Friday, November 6, 2009

Anastasia Jamieson as Sister Angelica at the Anchorage Opera

Here's Maria Callas singing the pathetically touching pre-suicide song of a princess forced to become a nun after she had conceived a love child out of wedlock, in Puccini's short story, Sister Angelica.

The Anchorage Opera is presenting this brief masterpiece, along with Leoncavello's Pagliacci, in a duo billing that is elegant in its juxtaposition of these two short operas, together. Usually, Pagliacci is presented with Cavalleria Rusticana. Suor Angelica was designed by Puccini to be one of three one-act operas he had written to be performed together.

Torrie Allen, the Anchorage Opera's executive director created this unique duo of tragedies in which the chief singers kill, then regret killing.

Pagliacci is iconic. Its theme of a play within a play, turned amok, had been used before, and has since. But Pagliacci touches all the elements of the theme so well that it stands almost alone.

This production of Pagliacci is worth the price of the evening. I brought my Eagle River Community College music appreciation class to the dress rehearsal Thursday night, so they could experience opera, 90% of them for the first time.

Hopefully, they will come back.

From where I was in the audience, the funniest happening on stage was the torrid love scene between Nedda, sung by Jennifer Tiller, and Silvio, sung by Christopher More. More is an Anchorage music teacher. Along with singing his role very well, his acting fit the scene. Judy and I were sort of surrounded by some of his students. They were in a fit, watching him all but make love to Nedda on the stage floor. On top of that, the supertitles (the video screen above the stage, that describes the singers' lines for you in English) were more ribald than Puccini's librettist's. More's students were somewhere between LOL and ROFLMAO.

If Pagliacci was worth the price of an opera ticket, the singing of Anastasia Jamieson in Suor Angelica was worth double that. At the top of this article, I linked to the supreme 20th century Diva, Maria Callas, singing Senza Mamma, from the opera. If anything, Anastasia Jamieson was not only better in this role at which Callas excelled, Jamieson avoided all the cliches associated with singing and playing it.

Callas and others have portrayed the combination of vulnerability and desperation Puccini created. Jamieson, waif-like in ways Callas could have only dreamed of replicating, transcended the operatic limitations of the character like only the best actresses might.

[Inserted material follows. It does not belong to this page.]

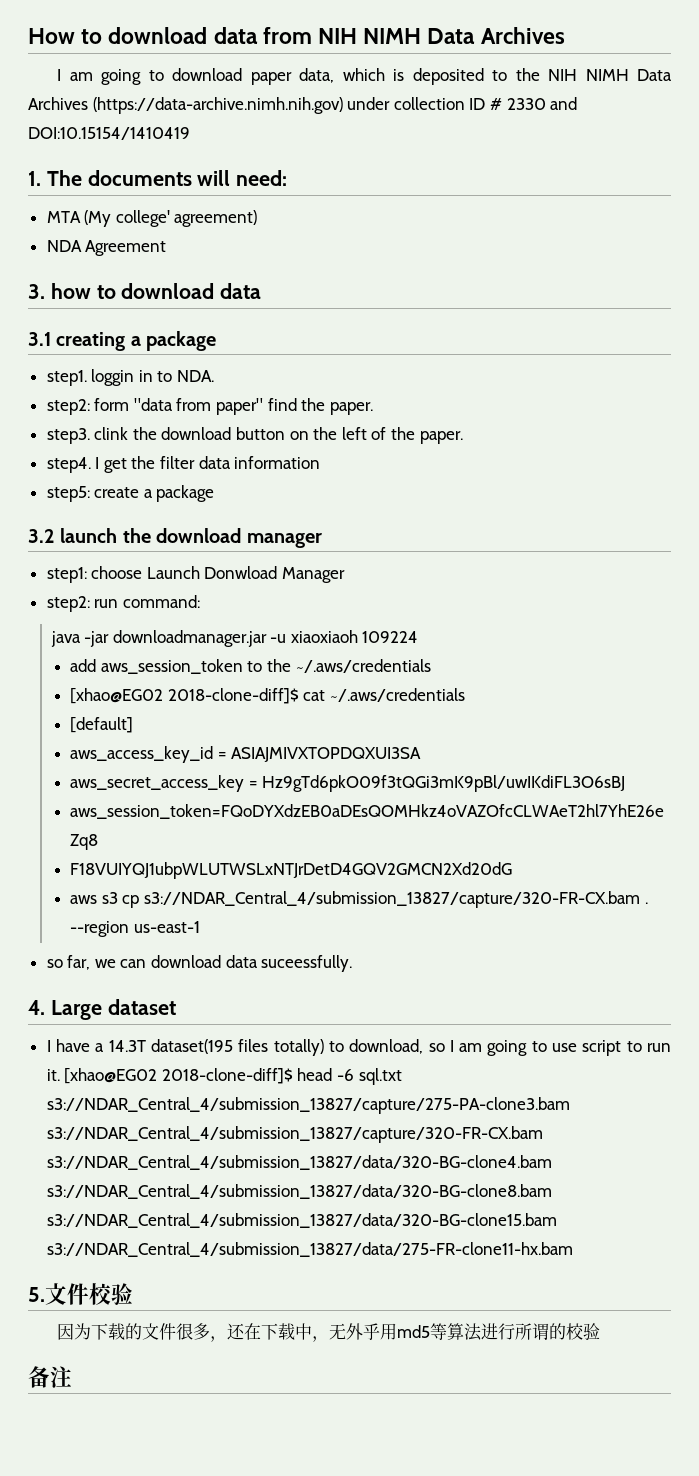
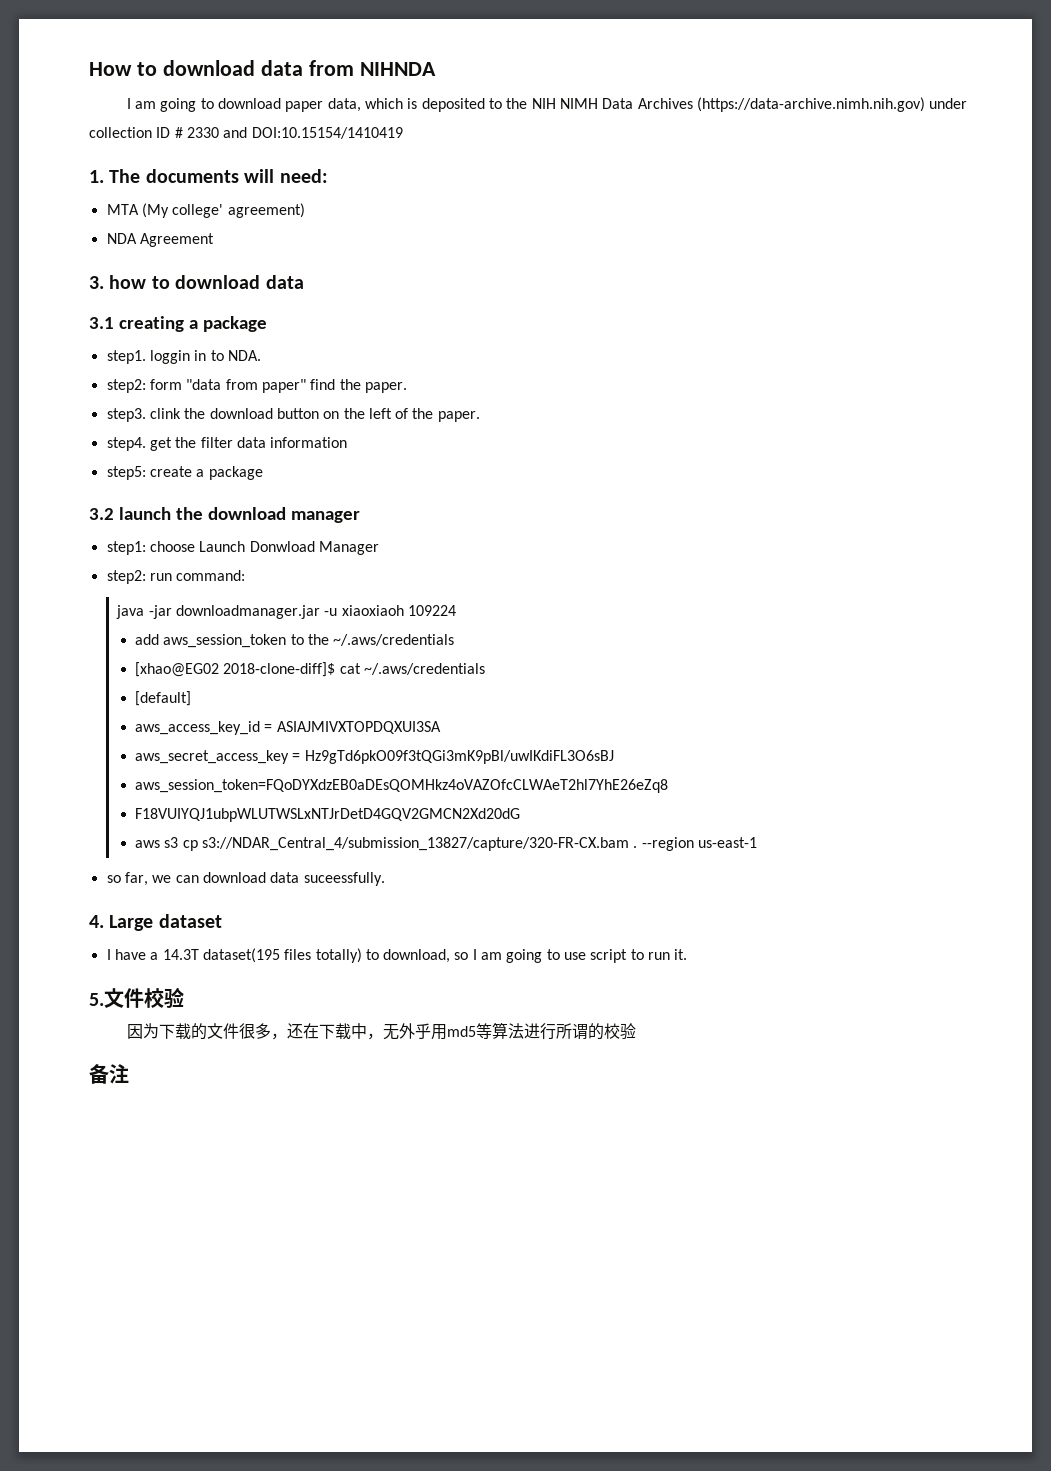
[318,27,565,44] NIH NIMH Data Archives -> [359,62,436,76] NIHNDA
[95,457,100,469] I -> (146, 444) none
[64,1068,402,1085] [46,1097,570,1114] [46,1126,543,1143] [46,1155,552,1170] [46,1184,552,1199] [46,1213,557,1228] [46,1242,573,1257] [xhao@EG02 2018-clone-diff]$ head -6 sql.txt s3://NDAR_Central_4/submission_13827/capture/275-PA-clone3.bam s3://NDAR_Central_4/submission_13827/capture/320-FR-CX.bam s3://NDAR_Central_4/submission_13827/data/320-BG-clone4.bam s3://NDAR_Central_4/submission_13827/data/320-BG-clone8.bam s3://NDAR_Central_4/submission_13827/data/320-BG-clone15.bam s3://NDAR_Central_4/submission_13827/data/275-FR-clone11-hx.bam -> (688, 954) none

Hopefully, the ensemble will fix the blocking and movement of the chorus in both mini-operas. Nancy Caudill, as Angelica's cold aunt was well cast as an actress, but the part is below her normal vocal range. She may be trying to turn it into a kind of sprechstimme. It might work ingeniously well, with more conviction.

The clown themes, on the stage, in the plays, in the plays-within-plays, in front of the stage, on swings, or leaning down over the orchestra pit, have potential. Maybe the clowns will more fully engage the audience in this, too.

Here are some samples
of Anastasia Jamieson's singing.

1 comment:

Unknown said...

Philip,

I wish YOU were the reviewer for the ADN!!!!!!!!!!!!!!!!!! Thanks for the nice, MUSICALLY INTELLIGENT review of our show!